There are several strengths to our study. This is the largest survey about AATD infusion practices that has ever been assembled. All data were collected via self-report, which is ideal for understanding patients’ experiences with various infusion practices. In addition, this study included more than 400 individuals who self-infuse, which is a rich sample of patients who were able to provide information regarding their experiences with self-infusion. The experience is associated with high patient satisfaction derived from the freedom and flexibility of self-infusion.
Self-infusion is a desirable option for a subset of patients who are on augmentation therapy for AATD. Among self-infusers, satisfaction was extremely high and numerous benefits of self-infusion were endorsed. Three-quarters of the self-infusers in our study indicated that they had no concerns regarding self-infusion. However, not all patients want to, or are able to, self-infuse. The majority of participants in this study were not self-infusing and were highly satisfied with their method of receiving infusions. This highlights the importance of having multiple options for augmentation therapy, including where and how it is administered; i.e., in a clinic versus at home, and with or without the involvement of a medical professional.

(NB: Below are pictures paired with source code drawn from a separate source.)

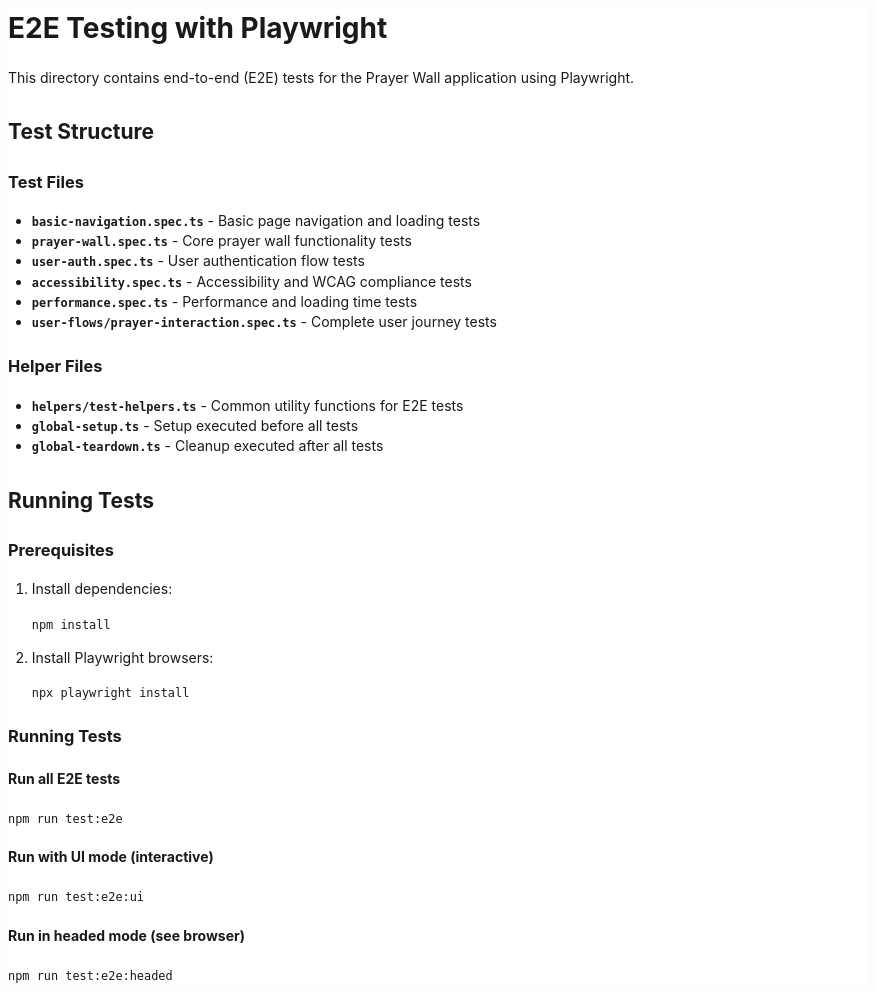 # E2E Testing with Playwright

This directory contains end-to-end (E2E) tests for the Prayer Wall application using Playwright.

## Test Structure

### Test Files

- **`basic-navigation.spec.ts`** - Basic page navigation and loading tests
- **`prayer-wall.spec.ts`** - Core prayer wall functionality tests  
- **`user-auth.spec.ts`** - User authentication flow tests
- **`accessibility.spec.ts`** - Accessibility and WCAG compliance tests
- **`performance.spec.ts`** - Performance and loading time tests
- **`user-flows/prayer-interaction.spec.ts`** - Complete user journey tests

### Helper Files

- **`helpers/test-helpers.ts`** - Common utility functions for E2E tests
- **`global-setup.ts`** - Setup executed before all tests
- **`global-teardown.ts`** - Cleanup executed after all tests

## Running Tests

### Prerequisites

1. Install dependencies:
   ```bash
   npm install
   ```

2. Install Playwright browsers:
   ```bash
   npx playwright install
   ```

### Running Tests

#### Run all E2E tests
```bash
npm run test:e2e
```

#### Run with UI mode (interactive)
```bash
npm run test:e2e:ui
```

#### Run in headed mode (see browser)
```bash
npm run test:e2e:headed
```
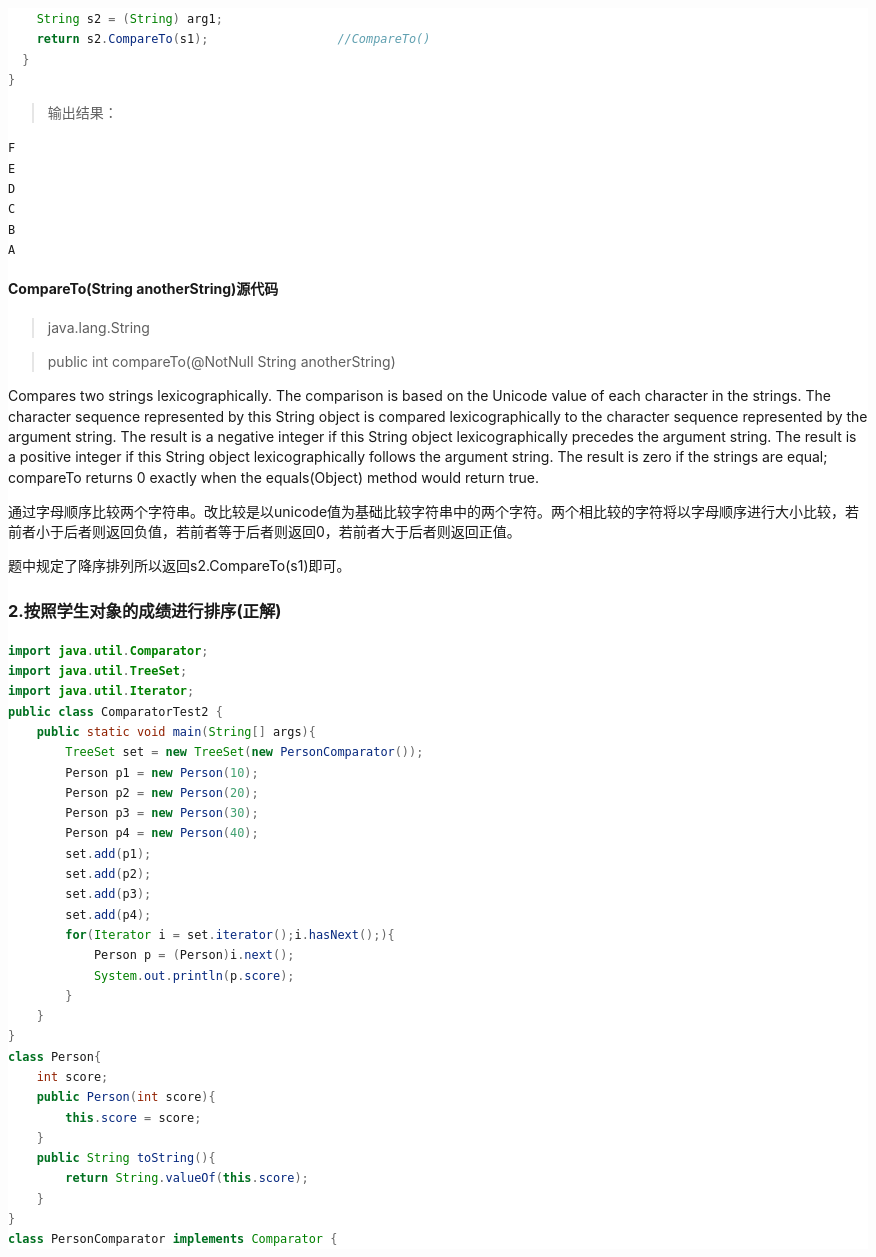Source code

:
 ```java
    String s2 = (String) arg1;
    return s2.CompareTo(s1);                  //CompareTo()
  }
}
```
>输出结果：

```java
F
E
D
C
B
A
```

#### CompareTo(String anotherString)源代码

>java.lang.String

>public int compareTo(@NotNull String anotherString)

Compares two strings lexicographically. The comparison is based on the Unicode value of each character in the strings. The character sequence represented by this String object is compared lexicographically to the character sequence represented by the argument string. The result is a negative integer if this String object lexicographically precedes the argument string. The result is a positive integer if this String object lexicographically follows the argument string. The result is zero if the strings are equal; compareTo returns 0 exactly when the equals(Object) method would return true.

通过字母顺序比较两个字符串。改比较是以unicode值为基础比较字符串中的两个字符。两个相比较的字符将以字母顺序进行大小比较，若前者小于后者则返回负值，若前者等于后者则返回0，若前者大于后者则返回正值。

题中规定了降序排列所以返回s2.CompareTo(s1)即可。

### 2.按照学生对象的成绩进行排序(正解)
```java
import java.util.Comparator;
import java.util.TreeSet;
import java.util.Iterator;
public class ComparatorTest2 {
    public static void main(String[] args){
        TreeSet set = new TreeSet(new PersonComparator());
        Person p1 = new Person(10);
        Person p2 = new Person(20);
        Person p3 = new Person(30);
        Person p4 = new Person(40);
        set.add(p1);
        set.add(p2);
        set.add(p3);
        set.add(p4);
        for(Iterator i = set.iterator();i.hasNext();){
            Person p = (Person)i.next();
            System.out.println(p.score);
        }
    }
}
class Person{
    int score;
    public Person(int score){
        this.score = score;
    }
    public String toString(){
        return String.valueOf(this.score);
    }
}
class PersonComparator implements Comparator {
```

Author contributions: Study design was envisioned by CS, RAS, and KEH. Data acquisition occurred through help from the AlphaNet coordinators. All authors contributed to writing, revisions, and approval of the final version of the manuscript.
This work could not have been accomplished without data collection from the AlphaNet coordinators. The authors would like to thank CSL Behring for funding a pilot study that led to the development of this project. The authors thank Chloe Jacobs for assistance with final manuscript formatting.
Declaration of Interests
All authors are employees of AlphaNet, a not-for profit disease management company that provides care for participants with alpha-1 antitrypsin deficiency. CS is a medical director at AlphaNet. He has grants in alpha-1 antitrypsin deficiency and/or COPD paid to the Medical University of South Carolina from Adverum, Arrowhead, AstraZeneca, CSA Medical, Dicerna, Grifols, Nuvaira, Takeda, and Vertex. CS has consulted for Bronchus, CSL Behring, Dicerna, Inhibrx, Pulmanage, and Vertex on alpha-1 antitrypsin deficiency and/or COPD. RAS has grants to National Jewish Health from the Alpha-1 Foundation, Grifols, Vertex, and the National Institutes of Health/National Center for the Advancing Translational Sciences. He is a consultant and scientific advisor to Dicerna, Grifols, CSL Behring, Takeda, and Vertex, and a medical director at AlphaNet. SA, JM, and KH have no disclosures.